I got accustomed to the feeling of helplessness. That intense feeling when you are surrounded by craziness and there is nothing you can do about it. I remember this incident quite vividly: a local university student got killed for leading and being the voice of the Christian organization in school. His body was dumped close to my high school and two of my friends witnessed that horrific sight on their way to school. There are some situations where it is okay to feel helpless. Is the recent kidnapping of 300 Nigerian school girls one of those situations?

I have reflected on the power of social media, specifically keyboard activists. Are they doing more harm than good? Thinking of keyboard activism in the context of Nigeria reminds me of how far my country has come. I think of how the keyboard activists in Nigeria brought this story to worldwide attention leading Western media to pick it up weeks after the incident happened. However, I feel uncomfortable because many of these keyboard activists in the U.S. and around the world are directly or indirectly calling for military intervention in Nigeria. This intense discomfort also stems from the fact that the U.S. military is expanding its role in Africa. This raises the question of how such keyboard activism can undermine the democratic process in Nigeria. Although I openly admit that my country’s democratic process needs a lot of work.

I cannot analyze keyboard activism without thinking of celebrity power. Celebrities looking stern holding a white board with the words #BringBackOurGirls written on it. Is this celebrity attention really helping? Yes and no. Yes, because it has made the social media campaign cool. It is now the popular thing to do. This has resonated in Nigeria, and has united Nigerians in Nigeria and beyond. Allow me to be simplistic here, but Nigerians are standing together and acknowledging that the Boko Haram issue is not one that is situated along ethnic and religious lines. This is a Nigerian issue. But I have to ask: when have street rallies and protests ever been effective in Nigeria. Especially when dealing with the complex area that is Northern Nigeria?
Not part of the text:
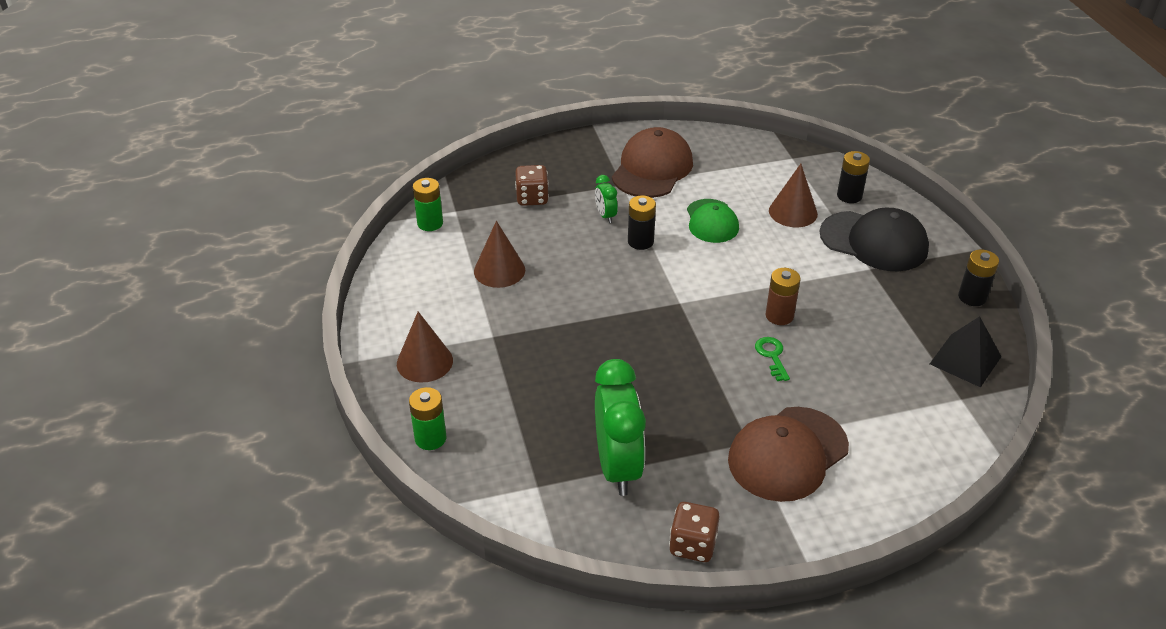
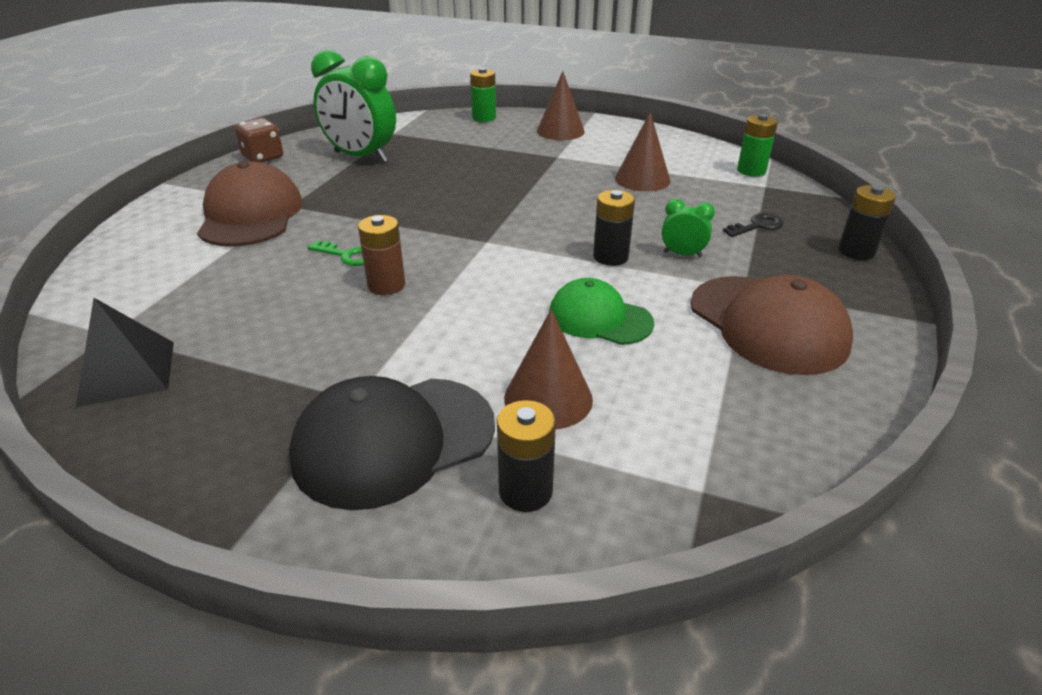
camera: 125 degrees right, 5 degrees down
(532, 198) = (757, 226): brown dice -> black key
(972, 297) = (169, 461): black battery -> black battery (856, 251)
Nigerians living in many parts of Northern Nigeria continue to endure the menace that is Boko Haram daily. A kidnapping of this nature has never happened in Nigeria and we can analyze it in many ways. Boko Haram hates western education and girls which is why 300 were kidnapped from school. What about the dozens of boys who have been killed as well. Whatever lens we choose to understand the nature of their attacks, the bottom line is that 300 girls got kidnapped. This is terrible and the attacks need to stop. In addition, we need to critically examine this issue so we do not characterize it in the monolithic discourse that typically defines Africa. There is more to Nigeria than Boko Haram. I want the #BringBackOurGirls campaign to call for more accountability and transparency within the Nigerian democratic process. Outside that democratic process, feeling helpless in this situation is okay.